## Описание задания
Пожалуйста, верните строки всех записей без единого изменения, но изображения в ответ не включайте.

-------- Предоставленные записи

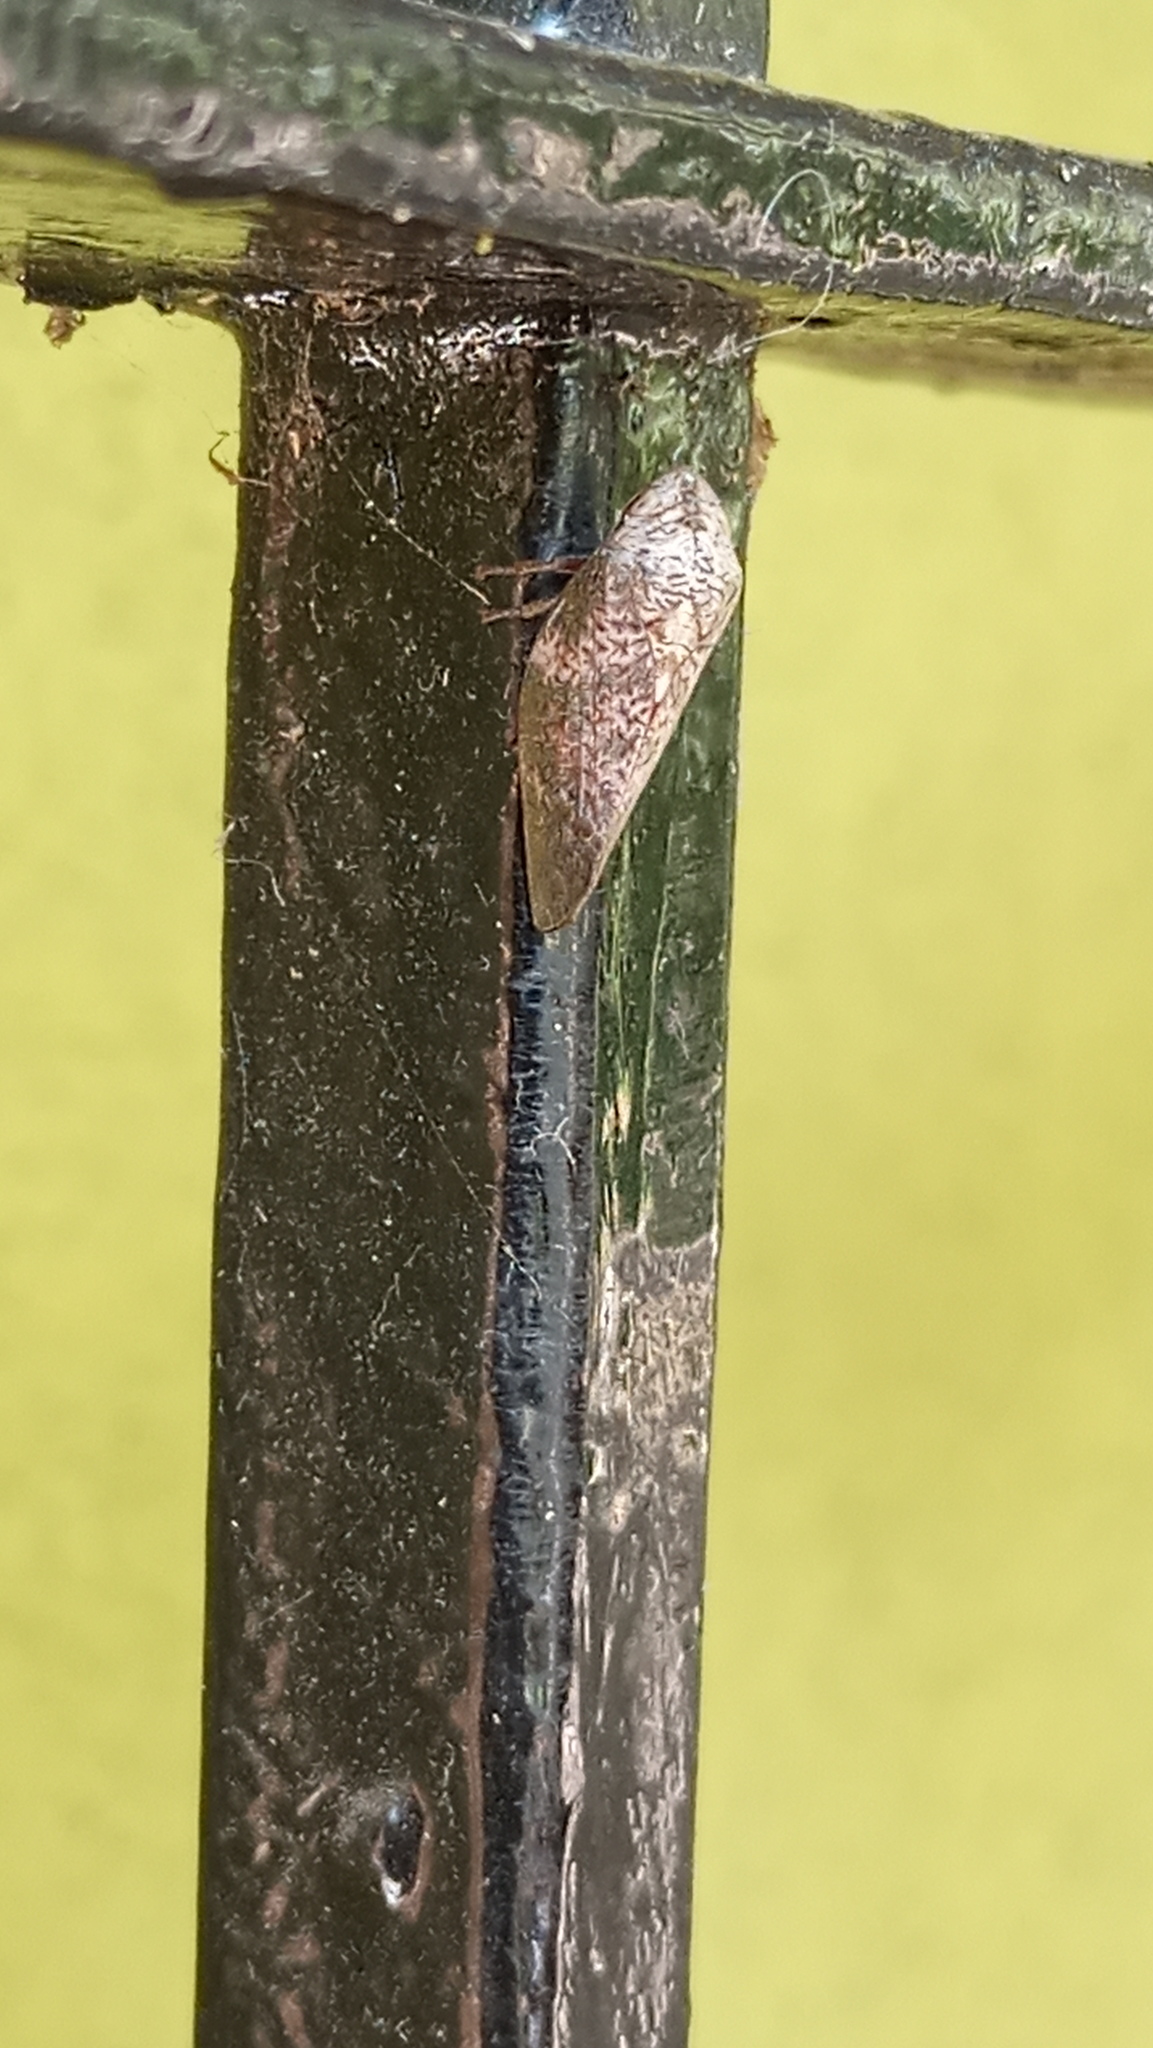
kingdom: Animalia
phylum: Arthropoda
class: Insecta
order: Hemiptera
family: Aphrophoridae
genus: Cephisus
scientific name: Cephisus siccifolius
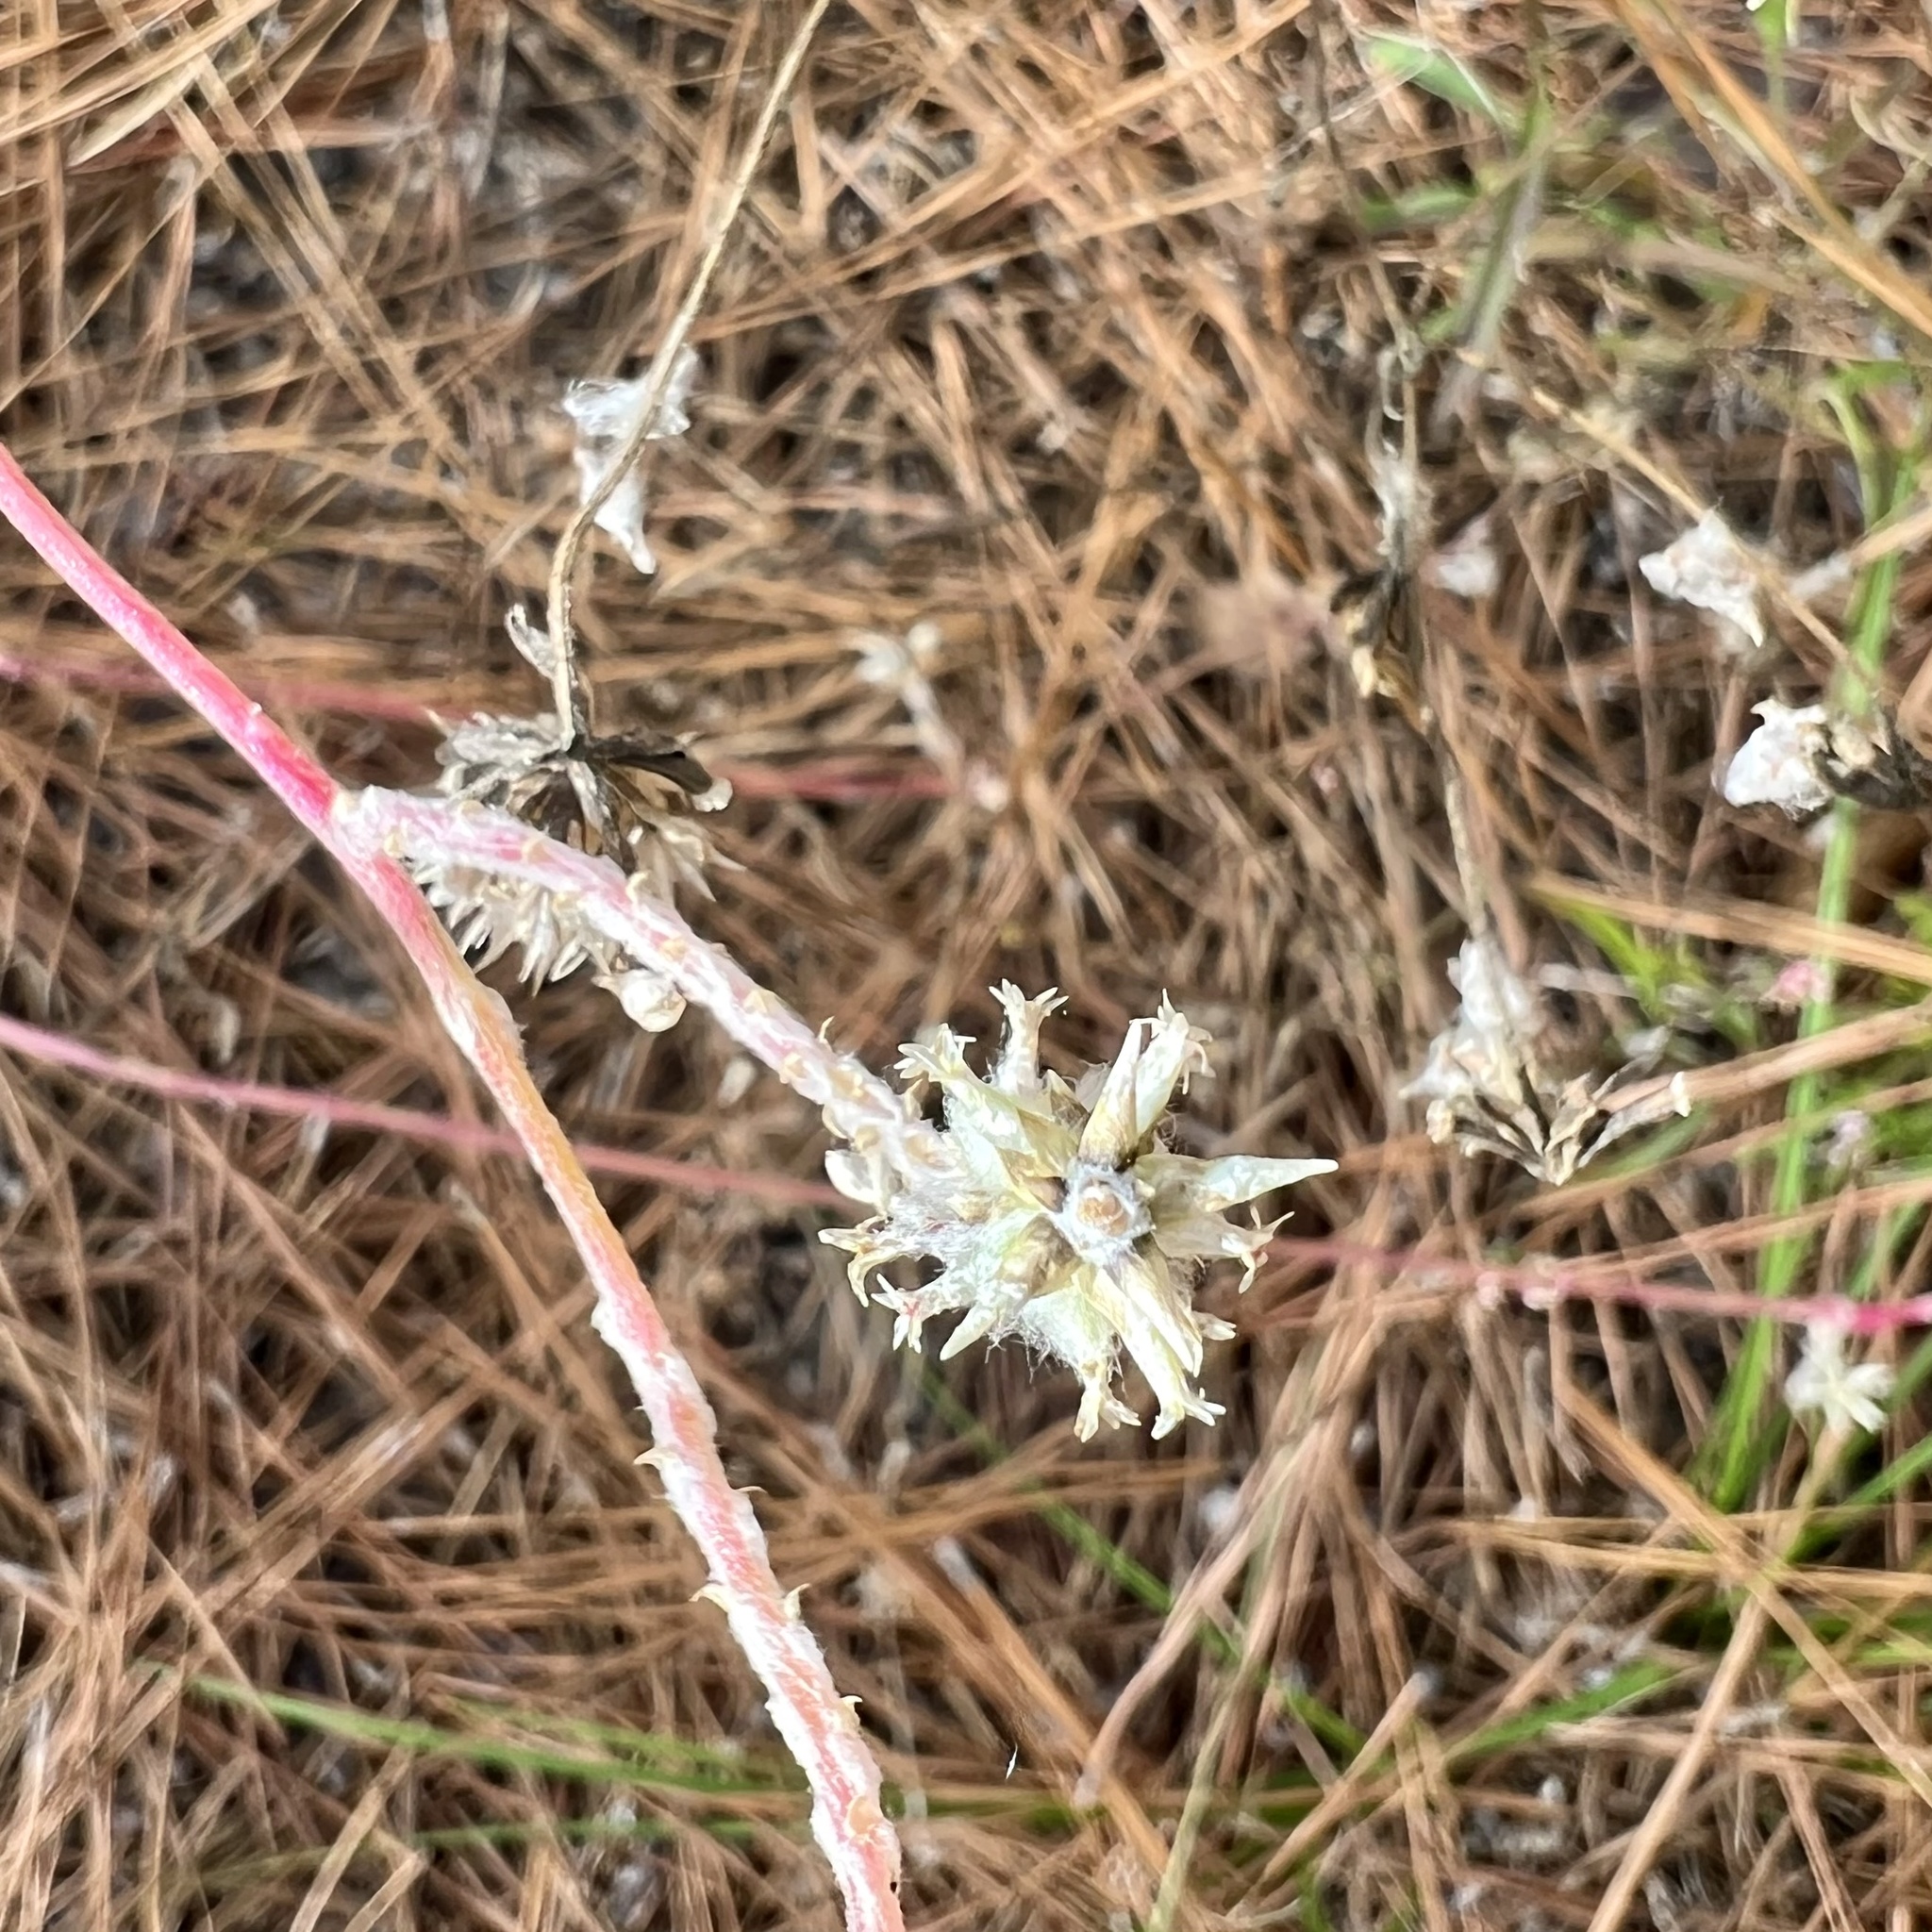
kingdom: Plantae
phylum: Tracheophyta
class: Magnoliopsida
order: Caryophyllales
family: Amaranthaceae
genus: Froelichia
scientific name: Froelichia floridana
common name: Florida snake-cotton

----------------

## Ожидаемый результат
kingdom: Animalia
phylum: Arthropoda
class: Insecta
order: Hemiptera
family: Aphrophoridae
genus: Cephisus
scientific name: Cephisus siccifolius
kingdom: Plantae
phylum: Tracheophyta
class: Magnoliopsida
order: Caryophyllales
family: Amaranthaceae
genus: Froelichia
scientific name: Froelichia floridana
common name: Florida snake-cotton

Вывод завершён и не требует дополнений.